The confidence in this better engineered project to reduce both the supply and demand for drugs echoed throughout the second grand meeting, UNGASS 1998. “A drug-free world – we can do it!” was the meeting’s slogan – and the concluding line of a UN-funded TV ad featuring helicopters spraying herbicides, fields of burning drug crops, armed soldiers and a farmer processing coffee.
Fordham says that, for many countries, acknowledgement of harm reduction does not extend to all types of drug use. Stimulants and crack cocaine fall outside the harm-reduction comfort zone. “And then the real outer limits of harm reduction, what’s still a fight, is around safe injection rooms, drug consumption rooms. That is not accepted at the UN level. It’s seen as too controversial, too much to do with facilitating drug use. And then also heroin-assisted treatment – that’s heroin prescribing for people who are dependent on heroin and finding substitution treatment isn’t working. Those are the outer limits.”
The IDPC has published a list of five UNGASS ‘asks’, which largely concern good faith. But the final one – “commit to the harm reduction approach” – is specific without insisting on a form of words.
“When we say that, we say commit to it in its broadest sense,” says Fordham. “We have this debate with member states about how hard you push for the words ‘harm’ and ‘reduction’ to appear next to each other in a political document. That’s still a difficult fight to win.”
“There will be a fight over it, and it’s a fight worth having,” says Steve Rolles, Senior Policy Analyst at Transform, a British charitable think tank that campaigns for the legalisation and regulation of drugs. “But as long as the principle is captured, I think the semantics may not be the biggest concern.
“The objectors will look increasingly childish and petulant given realities on the ground and in the UN system – harm reduction has a more accepted definition in the UN context, in terms of the UNODC, UNAIDS, World Health Organization (WHO) technical guidelines – so it’s not impossible they will finally cave in, especially if the US changes its position.”
One break from the past is already evident, however. At UNGASS 2016, civil society groups will be more visible and engaged than ever.
“The civil society engagement has been exponentially greater than last time – the reform movement has expanded enormously,” says Rolles.
Dunne says the NDP is “quite a significant shift from its predecessors”. And that shift is no more evident than in the policy’s ground-breaking recognition that the harms of illicit drugs may stem from the very laws against them. In launching the policy in September, Dunne said that “the laws we make need to be reasonable, and it is crucial that our enforcement response is proportionate”.
And yet, the policy also says that New Zealand’s Misuse of Drugs Act will not be changed. It’s a political contortion, but one likely to be reflected at UNGASS. Fordham sees a groundswell around the proportionality of drug offence sentences.
“This will be a key debate in the UNGASS process, and for the first time, we’re seeing language coming from member state submissions about the need to address the proportionality of sentences that’s in the submission from the US. Many of the Latin American countries also have a massive incarceration issue.”

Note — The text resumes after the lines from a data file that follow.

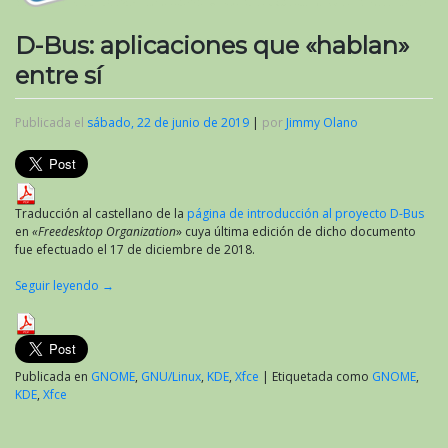
D-Bus: aplicaciones que «hablan»
entre sí
Publicada el
sábado, 22 de junio de 2019
|
por
Jimmy Olano
Traducción al castellano de la
página de introducción al proyecto D-Bus
en
«Freedesktop Organization
» cuya última edición de dicho documento
fue efectuado el 17 de diciembre de 2018.
Seguir leyendo
→
Publicada en
GNOME
,
GNU/Linux
,
KDE
,
Xfce
|
Etiquetada como
GNOME
,
KDE
,
Xfce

She says sentences for low-level drug offences in many countries exceed those for rape, aggravated assault and, in some countries, even murder.
“There’s an acknowledgement that we’ve gone down a route that is far too repressive, and that has created a number of their problems. And has that really made our communities safer? Probably not.”

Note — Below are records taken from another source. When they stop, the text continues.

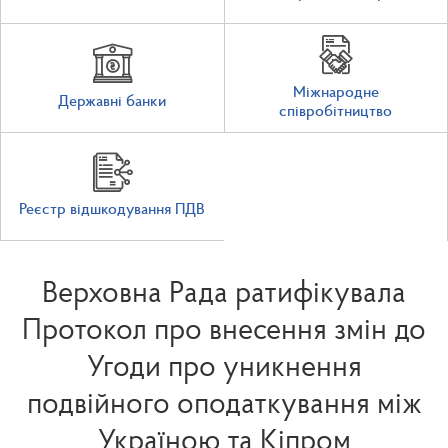
Міжнародне
Державні банки
співробітництво
Реєстр відшкодування ПДВ
Верховна Рада ратифікувала
Протокол про внесення змін до
Угоди про уникнення
подвійного оподаткування між
Україною та Кіпром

New Zealand Drug Foundation Executive Director Ross Bell says New Zealand goes into UNGASS in a unique position in that its attempt to find a new way to deal with new drugs, the Psychoactive Substances Act (PSA), has little support at international level. The government would be in an awkward position if a substance that made it through the PSA’s approval process was subsequently scheduled under the UN drug treaties, as mephedrone was last year at Britain’s behest.